== Text segment

Exemplary embodiments of the present invention are described in detail below with reference to
Configuration of Vacuum Pump 1
Note that, in the embodiment of the present invention, for the sake of convenience, the diameter direction of a rotor blade is referred to as “radial (diameter/radius) direction”, and a direction perpendicular to the diameter direction of the rotor blade is referred to as “axial line direction (or axial direction)”.
A casing (outer cylinder) 2 forming a housing of the vacuum pump 1 has a substantially cylindrical shape, and constitutes a case of the vacuum pump 1 together with a base 3 provided at a lower part (on outlet port 6 side) of the casing 2. A gas transfer mechanism as a structure for causing the vacuum pump 1 to exhibit an exhaust function is housed inside the case.
In the present embodiment, the gas transfer mechanism roughly includes a rotating portion (a rotor portion) rotatably supported and a stator portion fixed to the case.
Although not illustrated, a control device for controlling the operation of the vacuum pump 1 is connected outside the housing of the vacuum pump 1 through a dedicated line.
An inlet port 4 for introducing gas into the vacuum pump 1 is formed at an end of the casing 2. A flange portion 5 that protrudes to the outer peripheral side is formed on an end surface of the casing 2 on the inlet port 4 side.
An outlet port 6 for exhausting gas from the vacuum pump 1 is formed in the base 3.
The rotating portion in the gas transfer mechanism includes a shaft 7 as a rotating shaft, a rotor 8 provided on the shaft 7, and a plurality of spiral plates 9 provided on the rotor 8.
Each spiral plate 9 is formed by a spiral disc member that extends radially with respect to the axial line of the shaft 7 and extends so as to a spiral channel.
A motor portion 20 for rotating the shaft 7 at high speed is provided in the middle of the shaft 7 in the axial direction, and is enclosed in a stator column 80.

====
== Record set

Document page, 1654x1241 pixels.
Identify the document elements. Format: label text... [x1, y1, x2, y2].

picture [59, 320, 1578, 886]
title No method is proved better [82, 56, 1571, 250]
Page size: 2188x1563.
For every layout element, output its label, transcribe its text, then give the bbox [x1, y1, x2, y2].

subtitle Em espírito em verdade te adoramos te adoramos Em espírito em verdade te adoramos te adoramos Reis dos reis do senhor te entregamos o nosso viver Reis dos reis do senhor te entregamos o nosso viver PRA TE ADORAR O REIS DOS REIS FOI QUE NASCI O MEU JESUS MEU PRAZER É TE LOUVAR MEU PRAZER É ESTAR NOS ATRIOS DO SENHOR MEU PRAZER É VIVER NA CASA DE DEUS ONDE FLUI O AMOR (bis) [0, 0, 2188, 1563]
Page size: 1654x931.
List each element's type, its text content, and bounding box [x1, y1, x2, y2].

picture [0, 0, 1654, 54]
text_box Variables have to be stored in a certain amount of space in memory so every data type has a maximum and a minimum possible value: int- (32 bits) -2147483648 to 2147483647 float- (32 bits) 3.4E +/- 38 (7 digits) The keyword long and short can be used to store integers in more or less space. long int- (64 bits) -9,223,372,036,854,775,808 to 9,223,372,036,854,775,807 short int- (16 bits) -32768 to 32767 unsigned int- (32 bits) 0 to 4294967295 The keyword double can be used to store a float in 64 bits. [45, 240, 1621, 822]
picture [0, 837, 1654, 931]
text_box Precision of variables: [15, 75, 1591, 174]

====

Goal
Retype the vacuum pump description word for word, leaving out nothing in the material.

Result for this exercise
Exemplary embodiments of the present invention are described in detail below with reference to
Configuration of Vacuum Pump 1
Note that, in the embodiment of the present invention, for the sake of convenience, the diameter direction of a rotor blade is referred to as “radial (diameter/radius) direction”, and a direction perpendicular to the diameter direction of the rotor blade is referred to as “axial line direction (or axial direction)”.
A casing (outer cylinder) 2 forming a housing of the vacuum pump 1 has a substantially cylindrical shape, and constitutes a case of the vacuum pump 1 together with a base 3 provided at a lower part (on outlet port 6 side) of the casing 2. A gas transfer mechanism as a structure for causing the vacuum pump 1 to exhibit an exhaust function is housed inside the case.
In the present embodiment, the gas transfer mechanism roughly includes a rotating portion (a rotor portion) rotatably supported and a stator portion fixed to the case.
Although not illustrated, a control device for controlling the operation of the vacuum pump 1 is connected outside the housing of the vacuum pump 1 through a dedicated line.
An inlet port 4 for introducing gas into the vacuum pump 1 is formed at an end of the casing 2. A flange portion 5 that protrudes to the outer peripheral side is formed on an end surface of the casing 2 on the inlet port 4 side.
An outlet port 6 for exhausting gas from the vacuum pump 1 is formed in the base 3.
The rotating portion in the gas transfer mechanism includes a shaft 7 as a rotating shaft, a rotor 8 provided on the shaft 7, and a plurality of spiral plates 9 provided on the rotor 8.
Each spiral plate 9 is formed by a spiral disc member that extends radially with respect to the axial line of the shaft 7 and extends so as to a spiral channel.
A motor portion 20 for rotating the shaft 7 at high speed is provided in the middle of the shaft 7 in the axial direction, and is enclosed in a stator column 80.